Give back every entry below, exactly as written.

(Dataset entries)
════════

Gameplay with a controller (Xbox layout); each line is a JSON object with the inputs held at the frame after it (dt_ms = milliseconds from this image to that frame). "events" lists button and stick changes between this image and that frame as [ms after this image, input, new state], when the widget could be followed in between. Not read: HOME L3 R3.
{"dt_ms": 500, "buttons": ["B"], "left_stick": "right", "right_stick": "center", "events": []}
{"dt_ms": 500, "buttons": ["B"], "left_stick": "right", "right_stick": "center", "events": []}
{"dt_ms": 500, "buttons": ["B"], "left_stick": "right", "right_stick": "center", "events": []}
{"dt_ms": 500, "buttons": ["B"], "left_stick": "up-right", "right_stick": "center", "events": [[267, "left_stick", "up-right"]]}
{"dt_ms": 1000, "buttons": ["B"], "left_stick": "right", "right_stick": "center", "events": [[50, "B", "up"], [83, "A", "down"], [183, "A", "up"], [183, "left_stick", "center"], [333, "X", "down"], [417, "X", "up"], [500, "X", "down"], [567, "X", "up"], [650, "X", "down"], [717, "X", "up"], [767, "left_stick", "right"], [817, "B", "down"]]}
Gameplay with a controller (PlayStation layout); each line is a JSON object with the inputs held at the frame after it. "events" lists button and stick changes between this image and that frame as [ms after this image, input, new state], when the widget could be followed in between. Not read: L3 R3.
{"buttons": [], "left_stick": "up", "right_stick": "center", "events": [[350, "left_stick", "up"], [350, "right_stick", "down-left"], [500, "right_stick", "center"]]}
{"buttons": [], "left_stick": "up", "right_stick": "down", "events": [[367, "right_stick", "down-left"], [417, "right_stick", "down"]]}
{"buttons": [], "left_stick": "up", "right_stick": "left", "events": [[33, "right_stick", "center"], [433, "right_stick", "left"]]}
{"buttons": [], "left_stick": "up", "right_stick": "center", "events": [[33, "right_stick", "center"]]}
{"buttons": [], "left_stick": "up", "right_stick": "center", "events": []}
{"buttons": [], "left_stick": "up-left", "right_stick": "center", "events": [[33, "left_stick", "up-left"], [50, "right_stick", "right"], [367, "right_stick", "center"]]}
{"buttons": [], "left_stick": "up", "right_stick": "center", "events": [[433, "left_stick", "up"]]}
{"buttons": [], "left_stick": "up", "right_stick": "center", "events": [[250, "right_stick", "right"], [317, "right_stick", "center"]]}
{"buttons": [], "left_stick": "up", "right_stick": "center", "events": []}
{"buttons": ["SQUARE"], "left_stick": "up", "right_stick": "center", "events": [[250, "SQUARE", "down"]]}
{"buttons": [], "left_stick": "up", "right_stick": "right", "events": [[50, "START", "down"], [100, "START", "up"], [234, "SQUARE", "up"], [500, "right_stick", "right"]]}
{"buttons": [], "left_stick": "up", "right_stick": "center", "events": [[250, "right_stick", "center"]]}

════════

§ **ANSWER**:
Gameplay with a controller (Xbox layout); each line is a JSON object with the inputs held at the frame after it (dt_ms = milliseconds from this image to that frame). "events" lists button and stick changes between this image and that frame as [ms after this image, input, new state], when the widget could be followed in between. Not read: HOME L3 R3.
{"dt_ms": 500, "buttons": ["B"], "left_stick": "right", "right_stick": "center", "events": []}
{"dt_ms": 500, "buttons": ["B"], "left_stick": "right", "right_stick": "center", "events": []}
{"dt_ms": 500, "buttons": ["B"], "left_stick": "right", "right_stick": "center", "events": []}
{"dt_ms": 500, "buttons": ["B"], "left_stick": "up-right", "right_stick": "center", "events": [[267, "left_stick", "up-right"]]}
{"dt_ms": 1000, "buttons": ["B"], "left_stick": "right", "right_stick": "center", "events": [[50, "B", "up"], [83, "A", "down"], [183, "A", "up"], [183, "left_stick", "center"], [333, "X", "down"], [417, "X", "up"], [500, "X", "down"], [567, "X", "up"], [650, "X", "down"], [717, "X", "up"], [767, "left_stick", "right"], [817, "B", "down"]]}
Gameplay with a controller (PlayStation layout); each line is a JSON object with the inputs held at the frame after it. "events" lists button and stick changes between this image and that frame as [ms after this image, input, new state], when the widget could be followed in between. Not read: L3 R3.
{"buttons": [], "left_stick": "up", "right_stick": "center", "events": [[350, "left_stick", "up"], [350, "right_stick", "down-left"], [500, "right_stick", "center"]]}
{"buttons": [], "left_stick": "up", "right_stick": "down", "events": [[367, "right_stick", "down-left"], [417, "right_stick", "down"]]}
{"buttons": [], "left_stick": "up", "right_stick": "left", "events": [[33, "right_stick", "center"], [433, "right_stick", "left"]]}
{"buttons": [], "left_stick": "up", "right_stick": "center", "events": [[33, "right_stick", "center"]]}
{"buttons": [], "left_stick": "up", "right_stick": "center", "events": []}
{"buttons": [], "left_stick": "up-left", "right_stick": "center", "events": [[33, "left_stick", "up-left"], [50, "right_stick", "right"], [367, "right_stick", "center"]]}
{"buttons": [], "left_stick": "up", "right_stick": "center", "events": [[433, "left_stick", "up"]]}
{"buttons": [], "left_stick": "up", "right_stick": "center", "events": [[250, "right_stick", "right"], [317, "right_stick", "center"]]}
{"buttons": [], "left_stick": "up", "right_stick": "center", "events": []}
{"buttons": ["SQUARE"], "left_stick": "up", "right_stick": "center", "events": [[250, "SQUARE", "down"]]}
{"buttons": [], "left_stick": "up", "right_stick": "right", "events": [[50, "START", "down"], [100, "START", "up"], [234, "SQUARE", "up"], [500, "right_stick", "right"]]}
{"buttons": [], "left_stick": "up", "right_stick": "center", "events": [[250, "right_stick", "center"]]}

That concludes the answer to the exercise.